Design Thinking: Helping HR simplify complex workplaces
Our jobs are getting increasingly complex. With the increasing applications of technological advancements, most employees today face an overload of information across platforms. The exponential increase in the level of connection that employees have an access to, has resulted in an explosion of information, overwhelming workers, while smartphones, tablets, and other devices keep employees tethered to their jobs. But all this has not necessarily meant that information is spread smoothly, making lives of employees much simple.
In an article for the Deloitte press Tom Hodson, Jeff Schwartz, Ardie van Berkel & Ian Winstrom Otten write, “Yet despite employees being always on and constantly connected, most companies have not figured out how to make information easy to find. In fact, nearly three-quarters (72 percent) of employees have told us they still cannot find the information they need within their company’s information systems."
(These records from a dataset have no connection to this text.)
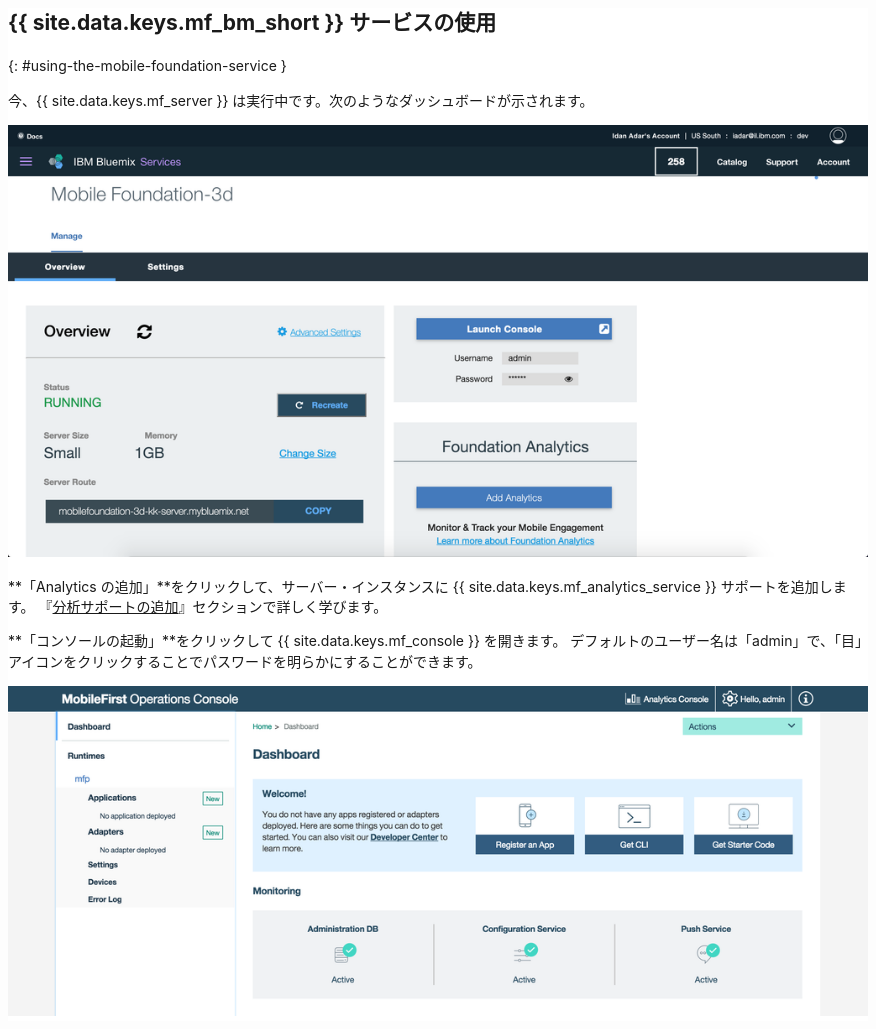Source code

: ## {{ site.data.keys.mf_bm_short }} サービスの使用
{: #using-the-mobile-foundation-service }

今、{{ site.data.keys.mf_server }} は実行中です。次のようなダッシュボードが示されます。

![{{ site.data.keys.mf_bm_short }} のセットアップのイメージ](service-dashboard.png)

**「Analytics の追加」**をクリックして、サーバー・インスタンスに {{ site.data.keys.mf_analytics_service }} サポートを追加します。
『[分析サポートの追加](#adding-analytics-support)』セクションで詳しく学びます。

**「コンソールの起動」**をクリックして {{ site.data.keys.mf_console }} を開きます。 デフォルトのユーザー名は「admin」で、「目」アイコンをクリックすることでパスワードを明らかにすることができます。

![{{ site.data.keys.mf_bm_short }} のセットアップのイメージ](dashboard.png)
The increasing complexity hasn't necessarily translated into an increase in productivity.
While traditional HR strategies worked to address specific challenges in employee engagement, training and motivation to a significant degree, they have done little to reduce the overwhelming amount of information that employees face today in the form of emails, messages, and meeting. To the extent where Deloitte reports that around two-thirds of companies now believe complexity is an obstacle to business success and a barrier to growth in business productivity. In such work environments, it becomes imperative for HR professionals design employee process that helps them have better work-life integration and avoid eventual burnouts.
And one way HR can definitely is by integrating design thinking into the way they design employee engagement and retention strategies.
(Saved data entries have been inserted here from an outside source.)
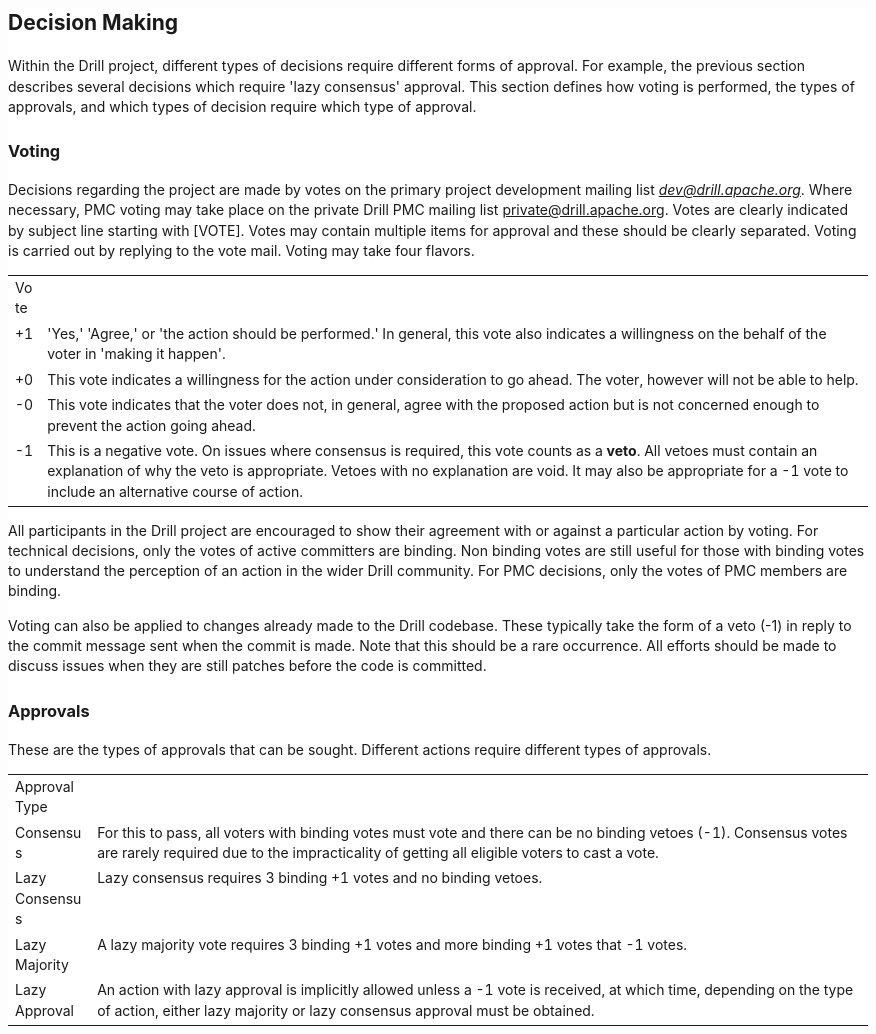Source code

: ## Decision Making

Within the Drill project, different types of decisions require different forms
of approval. For example, the previous section describes several decisions
which require 'lazy consensus' approval. This section defines how voting is
performed, the types of approvals, and which types of decision require which
type of approval.

### Voting

Decisions regarding the project are made by votes on the primary project
development mailing list
_[dev@drill.apache.org](mailto:dev@drill.apache.org)_. Where necessary, PMC
voting may take place on the private Drill PMC mailing list
[private@drill.apache.org](mailto:private@drill.apache.org). Votes are clearly
indicated by subject line starting with [VOTE]. Votes may contain multiple
items for approval and these should be clearly separated. Voting is carried
out by replying to the vote mail. Voting may take four flavors.

 <table class="confluenceTable"><tbody><tr><td valign="top" class="confluenceTd">Vote</td><td valign="top" class="confluenceTd"> </td></tr><tr><td valign="top" class="confluenceTd">+1</td><td valign="top" class="confluenceTd">'Yes,' 'Agree,' or 'the action should be performed.' In general, this vote also indicates a willingness on the behalf of the voter in 'making it happen'.</td></tr><tr><td valign="top" class="confluenceTd">+0</td><td valign="top" class="confluenceTd">This vote indicates a willingness for the action under consideration to go ahead. The voter, however will not be able to help.</td></tr><tr><td valign="top" class="confluenceTd">-0</td><td valign="top" class="confluenceTd">This vote indicates that the voter does not, in general, agree with the proposed action but is not concerned enough to prevent the action going ahead.</td></tr><tr><td valign="top" class="confluenceTd">-1</td><td valign="top" class="confluenceTd">This is a negative vote. On issues where consensus is required, this vote counts as a <strong>veto</strong>. All vetoes must contain an explanation of why the veto is appropriate. Vetoes with no explanation are void. It may also be appropriate for a -1 vote to include an alternative course of action.</td></tr></tbody></table>
  
All participants in the Drill project are encouraged to show their agreement
with or against a particular action by voting. For technical decisions, only
the votes of active committers are binding. Non binding votes are still useful
for those with binding votes to understand the perception of an action in the
wider Drill community. For PMC decisions, only the votes of PMC members are
binding.

Voting can also be applied to changes already made to the Drill codebase.
These typically take the form of a veto (-1) in reply to the commit message
sent when the commit is made. Note that this should be a rare occurrence. All
efforts should be made to discuss issues when they are still patches before
the code is committed.

### Approvals

These are the types of approvals that can be sought. Different actions require
different types of approvals.

<table class="confluenceTable"><tbody><tr><td valign="top" class="confluenceTd">Approval Type</td><td valign="top" class="confluenceTd"> </td></tr><tr><td valign="top" class="confluenceTd">Consensus</td><td valign="top" class="confluenceTd">For this to pass, all voters with binding votes must vote and there can be no binding vetoes (-1). Consensus votes are rarely required due to the impracticality of getting all eligible voters to cast a vote.</td></tr><tr><td valign="top" class="confluenceTd">Lazy Consensus</td><td valign="top" class="confluenceTd">Lazy consensus requires 3 binding +1 votes and no binding vetoes.</td></tr><tr><td valign="top" class="confluenceTd">Lazy Majority</td><td valign="top" class="confluenceTd">A lazy majority vote requires 3 binding +1 votes and more binding +1 votes that -1 votes.</td></tr><tr><td valign="top" class="confluenceTd">Lazy Approval</td><td valign="top" class="confluenceTd">An action with lazy approval is implicitly allowed unless a -1 vote is received, at which time, depending on the type of action, either lazy majority or lazy consensus approval must be obtained.</td></tr></tbody></table>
But what is design thinking?
Design Thinking is a methodology used by designers to solve complex problems, and find desirable solutions for clients. At its core, design thinking is a tool before professionals to strategize and take decisions based on the final goal in mind, rather than looking to cure a specific problem; rather than being a problem-focused approach, it uses a solution and action-oriented mindset towards creating simple systems and process design.
As Tim Brown, CEO, IDEO defines it “Design thinking can be described as a discipline that uses the designer’s sensibility and methods to match people’s needs with what is technologically feasible and what a viable business strategy can convert into customer value and market opportunity.”
Differing from critical thinking and analytical framework of thinking, it works with ambiguous parameters and builds on the collective suggestions of the team. It enables professionals to create human-centered approaches to enable people to smoothly contribute towards achieving the final end in mind of the organization. Design Thinking is a methodology used by designers to solve complex problems, and find desirable solutions for clients. A design mindset is not problem-focused, it’s a solution focused and action-oriented mindset aim towards creating a holistic experience. It draws upon logic, imagination, intuition, and systemic reasoning, to explore possibilities of what could be, and to create desired outcomes that benefit the end user.
Design Thinking as an Ally
Businesses are slowly but surely beginning to realize the benefits of applying design thinking to revamp existing practices and help make processes less complicated for employees to handle. When applied to the formal workplace, design thinking has a lot to offer to HR professional who tasked with creating employee experiences that enable them to function effectively and efficiently. By incorporating design elements like digital design, user experience, and app design, HR professionals can create new solutions and tools that enable employee satisfaction and motivation, impacting the final productivity of employees.
Design thinking provides a means to focus on the employee’s personal experience and to create processes centered on the worker. The problem with current HR solutions that cater to the specific training assessing and engagement needs of the organizations is that they end up becoming processes in isolation. Most are built around forms, process steps, formal training, or classroom events.
Design thinking, hence, might just help HR in define its new role as it assists employees to have a better overall experience. It will provide the much needed impetus to HR to move away from a process creation as an answer to burnout and work related exhaustion. By empowering HR departments with the tools and skills in design thinking, organizations will enable them to create more employee centric 'experiences' for employees. Once translated into a working reality it would help HR professionals to restructure complicated company policies in terms of the physical environment, how managers spend their time with employees and how companies select, train, engage, and evaluate people while clearing out the key bottlenecks created within.